The Phase 1 trial is a frequency-escalation study of DeltEx DRI in GBM patients in combination with the SOC Stupp regimen (surgical resection followed by chemoradiation and maintenance chemotherapy). A total of 13 patients were enrolled and treated across three cohorts with subjects in their respective cohorts receiving 1, 3, or up to 6 doses of DeltEx DRI in 28-day cycles during maintenance chemotherapy. Evaluations included the safety and feasibility of repeated intracranial administration during maintenance chemotherapy.

GBM is the most common malignant primary brain tumor in adults and one of the most aggressive and difficult cancers to treat, with overall survival of only ~11 months and a five-year survival of ~5%. Despite overall advances across numerous cancer therapies, survival in GBM has been almost unchanged in more than 20 years with no new drug approvals and only a single device approval. Recurrence is nearly universal with GBM patients facing rapid decline, very limited treatment options, and poor outcomes.

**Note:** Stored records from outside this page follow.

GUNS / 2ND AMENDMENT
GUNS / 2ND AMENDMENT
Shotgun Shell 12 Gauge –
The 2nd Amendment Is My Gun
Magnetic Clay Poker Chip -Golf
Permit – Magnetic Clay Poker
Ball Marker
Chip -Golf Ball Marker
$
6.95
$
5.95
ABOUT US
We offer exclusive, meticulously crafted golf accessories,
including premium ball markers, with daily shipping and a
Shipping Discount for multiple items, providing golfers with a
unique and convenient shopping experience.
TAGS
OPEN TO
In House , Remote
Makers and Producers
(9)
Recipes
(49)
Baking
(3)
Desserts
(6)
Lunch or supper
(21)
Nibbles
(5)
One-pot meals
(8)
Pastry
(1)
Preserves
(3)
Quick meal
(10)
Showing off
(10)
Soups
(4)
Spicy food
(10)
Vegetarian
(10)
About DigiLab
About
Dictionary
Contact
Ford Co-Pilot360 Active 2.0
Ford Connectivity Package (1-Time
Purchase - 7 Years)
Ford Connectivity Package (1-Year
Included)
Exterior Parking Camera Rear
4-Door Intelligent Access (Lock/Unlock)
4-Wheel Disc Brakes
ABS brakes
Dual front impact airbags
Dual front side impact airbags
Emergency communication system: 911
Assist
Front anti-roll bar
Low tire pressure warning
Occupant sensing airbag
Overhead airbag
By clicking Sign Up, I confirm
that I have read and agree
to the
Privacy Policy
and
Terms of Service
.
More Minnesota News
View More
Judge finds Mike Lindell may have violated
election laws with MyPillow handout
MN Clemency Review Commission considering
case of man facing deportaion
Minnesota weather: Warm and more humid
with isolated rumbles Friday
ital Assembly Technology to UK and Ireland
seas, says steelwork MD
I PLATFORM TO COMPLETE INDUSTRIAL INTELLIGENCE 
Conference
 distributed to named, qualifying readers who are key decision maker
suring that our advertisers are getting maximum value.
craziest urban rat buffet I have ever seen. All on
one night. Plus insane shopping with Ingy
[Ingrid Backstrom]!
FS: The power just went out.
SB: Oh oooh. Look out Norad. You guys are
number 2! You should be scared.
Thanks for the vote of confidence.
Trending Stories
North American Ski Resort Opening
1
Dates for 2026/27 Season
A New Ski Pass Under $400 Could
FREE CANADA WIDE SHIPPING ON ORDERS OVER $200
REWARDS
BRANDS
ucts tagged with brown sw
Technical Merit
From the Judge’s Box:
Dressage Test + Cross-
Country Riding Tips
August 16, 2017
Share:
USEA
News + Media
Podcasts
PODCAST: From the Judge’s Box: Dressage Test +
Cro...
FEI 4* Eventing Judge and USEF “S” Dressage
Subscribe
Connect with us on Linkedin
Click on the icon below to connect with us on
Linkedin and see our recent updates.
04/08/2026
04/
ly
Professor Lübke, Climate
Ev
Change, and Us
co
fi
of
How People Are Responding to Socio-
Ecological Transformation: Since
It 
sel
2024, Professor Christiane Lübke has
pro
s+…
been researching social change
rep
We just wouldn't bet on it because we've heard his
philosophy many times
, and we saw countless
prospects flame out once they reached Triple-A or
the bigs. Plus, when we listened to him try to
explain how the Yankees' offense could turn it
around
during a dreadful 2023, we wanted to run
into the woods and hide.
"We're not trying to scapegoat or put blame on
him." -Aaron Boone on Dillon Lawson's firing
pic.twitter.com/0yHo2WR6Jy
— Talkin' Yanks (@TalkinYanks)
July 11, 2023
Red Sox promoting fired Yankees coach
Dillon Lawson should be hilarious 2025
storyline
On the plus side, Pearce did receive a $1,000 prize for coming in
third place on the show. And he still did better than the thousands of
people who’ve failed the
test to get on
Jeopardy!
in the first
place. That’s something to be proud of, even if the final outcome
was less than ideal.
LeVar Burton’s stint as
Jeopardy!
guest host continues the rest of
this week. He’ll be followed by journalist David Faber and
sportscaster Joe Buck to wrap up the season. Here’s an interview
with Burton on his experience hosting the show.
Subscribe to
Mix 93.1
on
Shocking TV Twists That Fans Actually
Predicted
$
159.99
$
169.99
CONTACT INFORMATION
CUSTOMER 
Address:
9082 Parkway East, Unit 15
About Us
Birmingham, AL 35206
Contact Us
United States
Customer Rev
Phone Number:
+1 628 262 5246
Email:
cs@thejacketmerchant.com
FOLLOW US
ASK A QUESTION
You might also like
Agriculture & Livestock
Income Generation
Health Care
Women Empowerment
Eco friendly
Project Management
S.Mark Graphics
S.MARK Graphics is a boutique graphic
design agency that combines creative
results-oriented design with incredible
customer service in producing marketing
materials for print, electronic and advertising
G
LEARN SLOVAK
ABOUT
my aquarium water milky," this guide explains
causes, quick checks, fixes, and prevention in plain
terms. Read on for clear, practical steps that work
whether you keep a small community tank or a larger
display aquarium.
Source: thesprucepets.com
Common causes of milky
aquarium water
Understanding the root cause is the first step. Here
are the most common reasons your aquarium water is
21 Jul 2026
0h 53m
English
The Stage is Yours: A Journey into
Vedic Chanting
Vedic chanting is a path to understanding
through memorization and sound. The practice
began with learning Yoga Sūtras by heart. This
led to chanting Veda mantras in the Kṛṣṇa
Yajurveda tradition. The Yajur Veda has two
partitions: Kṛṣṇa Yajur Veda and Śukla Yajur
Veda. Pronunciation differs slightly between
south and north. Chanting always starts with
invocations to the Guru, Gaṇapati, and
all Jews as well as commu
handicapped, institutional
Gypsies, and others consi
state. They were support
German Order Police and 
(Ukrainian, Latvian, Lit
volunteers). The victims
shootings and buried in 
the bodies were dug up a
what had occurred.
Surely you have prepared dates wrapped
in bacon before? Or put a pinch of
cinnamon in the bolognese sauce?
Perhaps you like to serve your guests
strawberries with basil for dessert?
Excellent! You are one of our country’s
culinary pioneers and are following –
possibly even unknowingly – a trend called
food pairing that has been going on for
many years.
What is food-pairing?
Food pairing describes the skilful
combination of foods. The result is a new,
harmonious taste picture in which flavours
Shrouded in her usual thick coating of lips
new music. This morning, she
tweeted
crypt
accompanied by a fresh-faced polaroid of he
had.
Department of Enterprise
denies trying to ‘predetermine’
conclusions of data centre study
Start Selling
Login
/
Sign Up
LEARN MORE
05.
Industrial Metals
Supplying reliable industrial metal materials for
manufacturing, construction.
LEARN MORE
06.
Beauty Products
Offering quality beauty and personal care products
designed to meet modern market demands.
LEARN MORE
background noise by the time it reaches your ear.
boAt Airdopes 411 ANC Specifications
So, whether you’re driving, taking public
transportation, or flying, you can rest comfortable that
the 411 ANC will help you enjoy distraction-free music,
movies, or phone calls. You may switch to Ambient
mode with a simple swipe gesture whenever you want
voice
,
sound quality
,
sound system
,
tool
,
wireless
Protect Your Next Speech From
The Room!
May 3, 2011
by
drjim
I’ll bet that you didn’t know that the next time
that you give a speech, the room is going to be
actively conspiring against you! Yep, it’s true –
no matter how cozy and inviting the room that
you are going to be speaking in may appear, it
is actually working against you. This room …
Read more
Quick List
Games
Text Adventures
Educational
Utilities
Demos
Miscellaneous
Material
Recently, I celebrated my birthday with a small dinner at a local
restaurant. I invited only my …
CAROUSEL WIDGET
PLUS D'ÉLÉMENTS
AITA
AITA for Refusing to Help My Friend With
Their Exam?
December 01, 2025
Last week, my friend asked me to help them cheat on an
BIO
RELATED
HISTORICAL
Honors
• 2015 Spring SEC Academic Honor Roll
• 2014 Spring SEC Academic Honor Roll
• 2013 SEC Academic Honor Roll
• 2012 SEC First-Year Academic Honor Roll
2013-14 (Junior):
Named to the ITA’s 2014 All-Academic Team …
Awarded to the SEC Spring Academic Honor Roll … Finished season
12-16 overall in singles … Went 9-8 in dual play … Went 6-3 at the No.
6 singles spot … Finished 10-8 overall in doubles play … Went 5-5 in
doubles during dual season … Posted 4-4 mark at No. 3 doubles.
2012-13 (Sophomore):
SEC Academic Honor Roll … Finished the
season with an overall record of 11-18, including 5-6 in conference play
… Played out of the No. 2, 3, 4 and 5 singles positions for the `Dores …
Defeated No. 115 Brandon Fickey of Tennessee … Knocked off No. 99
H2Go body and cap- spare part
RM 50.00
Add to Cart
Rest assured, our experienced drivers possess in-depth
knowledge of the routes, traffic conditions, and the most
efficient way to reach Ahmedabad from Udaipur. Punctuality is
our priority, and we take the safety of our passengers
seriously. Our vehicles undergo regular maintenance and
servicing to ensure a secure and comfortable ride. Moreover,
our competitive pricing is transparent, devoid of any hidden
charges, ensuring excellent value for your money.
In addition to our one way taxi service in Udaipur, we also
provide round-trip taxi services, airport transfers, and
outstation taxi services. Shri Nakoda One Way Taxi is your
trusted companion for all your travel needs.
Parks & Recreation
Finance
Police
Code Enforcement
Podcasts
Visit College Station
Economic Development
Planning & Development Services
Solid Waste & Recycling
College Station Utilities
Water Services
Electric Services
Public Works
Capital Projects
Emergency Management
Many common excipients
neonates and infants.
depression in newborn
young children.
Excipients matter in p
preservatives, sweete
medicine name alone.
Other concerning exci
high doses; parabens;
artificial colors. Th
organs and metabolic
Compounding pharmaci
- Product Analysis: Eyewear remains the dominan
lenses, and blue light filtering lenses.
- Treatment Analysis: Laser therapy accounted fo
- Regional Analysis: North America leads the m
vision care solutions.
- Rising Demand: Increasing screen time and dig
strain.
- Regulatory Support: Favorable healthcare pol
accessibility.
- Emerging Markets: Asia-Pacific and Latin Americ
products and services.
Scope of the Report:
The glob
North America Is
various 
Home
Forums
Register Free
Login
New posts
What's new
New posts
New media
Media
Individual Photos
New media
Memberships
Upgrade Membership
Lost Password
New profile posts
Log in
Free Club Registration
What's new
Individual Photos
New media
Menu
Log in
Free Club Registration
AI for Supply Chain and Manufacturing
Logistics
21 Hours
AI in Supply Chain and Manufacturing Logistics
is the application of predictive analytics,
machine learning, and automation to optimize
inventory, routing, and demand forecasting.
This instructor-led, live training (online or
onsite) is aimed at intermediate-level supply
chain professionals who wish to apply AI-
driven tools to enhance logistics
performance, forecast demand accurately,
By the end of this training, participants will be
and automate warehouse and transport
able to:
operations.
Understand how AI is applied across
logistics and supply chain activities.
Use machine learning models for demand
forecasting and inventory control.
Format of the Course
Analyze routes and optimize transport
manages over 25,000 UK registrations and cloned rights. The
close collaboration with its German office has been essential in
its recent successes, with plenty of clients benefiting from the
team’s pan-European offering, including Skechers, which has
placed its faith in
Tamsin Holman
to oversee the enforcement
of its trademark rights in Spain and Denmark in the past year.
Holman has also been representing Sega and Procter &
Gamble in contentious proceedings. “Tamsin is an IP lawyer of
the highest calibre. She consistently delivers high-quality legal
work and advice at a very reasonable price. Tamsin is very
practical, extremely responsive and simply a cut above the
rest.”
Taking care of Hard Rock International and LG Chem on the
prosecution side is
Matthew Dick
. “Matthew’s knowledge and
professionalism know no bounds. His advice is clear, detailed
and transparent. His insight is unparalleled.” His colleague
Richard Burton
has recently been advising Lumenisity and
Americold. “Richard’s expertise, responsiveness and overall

In the Phase 1 study, DeltEx DRI in combination with SOC demonstrated a well-tolerated safety profile with no DLTs, no cytokine release syndrome (CRS), and no immune effector cell-associated neurotoxicity (ICANS) observed. The therapy also showed compelling signals of clinical activity. Across all 13 treated patients, mPFS was 9.9 months, and a 43.5% improvement over the 6.9 months typically reported with SOC alone. The results were most striking in repeat-dose patients (those receiving 3 to 6 doses) where mPFS reached 16.1 months, more than double the SOC benchmark. Overall survival (OS) was equally notable: median OS in repeat-dose patients was 19.5 months, compared to a historical SOC mOS of approximately 14.6 months in this patient population.